The motion of the plaintiff is directed against the entire answer as irrelevant, and not to the separate defenses severally. If, therefore, the answer puts in issue any material fact which the plaintiff was required to prove, the motion must fail.
The answer contains allegations which were clearly subject to a motion to make more definite and certain, but the indefiniteness, uncertainty, or insufficiency of an allegation or a defense does not make it irrelevant.
The plaintiffs sue for damages on account of the defendant's breach of his renting contract. It was their duty to minimize their damages as far as they could reasonably do so. They recognize this obligation in the allegation that, after the defendant abandoned the premises, they advertised the place for rent and obtained as fair a rental as they could have done. The defendant denies these allegations and necessarily put the plaintiffs to proof of them. Other allegations of the complaint are put in issue by the answer, but this is sufficient to relieve it of the vice of irrelevancy as a whole.
The first defense, supposed to constitute a general denial, has not been considered for the reason that it is not in the proper form of a general denial. In some jurisdictions such form has been approved, but the trend of authority is a criticism of it. Bliss, Code Pl. § 331; 31 Cyc. 196. *Page 333
(3) As to the failure to state facts sufficient to constitute a defense: This is a matter which could be taken advantage of by a demurrer and not by a motion to strike. The point is conclusively settled by theGermofert Case above cited.

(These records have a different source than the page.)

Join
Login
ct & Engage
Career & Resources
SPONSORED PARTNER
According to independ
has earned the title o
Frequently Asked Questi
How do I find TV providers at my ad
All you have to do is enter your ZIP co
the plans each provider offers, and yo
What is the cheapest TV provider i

II. Second, as to the order for judgment: Assuming the correctness of the order striking out the answer, the effect of it would have been the same if no answer had been served. The case should have then been transferred to calendar 3 (as was done in this case), and the same proceedings had as in an application for judgment by default, under Section 526 of the Code of Civil Procedure, in cases of unliquidated demands, as this was, by proof in open Court and the verdict of a jury.
The judgment of this Court is that the orders of the Circuit Court appealed from be reversed, and that the case be remanded to the Circuit Court for further proceedings not inconsistent with the conclusions herein announced, without prejudice to the right of the plaintiffs to move for an order making the answer more definite and certain, or to demur to the answer or to any of the alleged defenses therein set forth, as they may be advised.
MR. CHIEF JUSTICE WATTS, and MESSRS. JUSTICES STABLER and CARTER, and MR. ACTING ASSOCIATE JUSTICE WHITING, concur.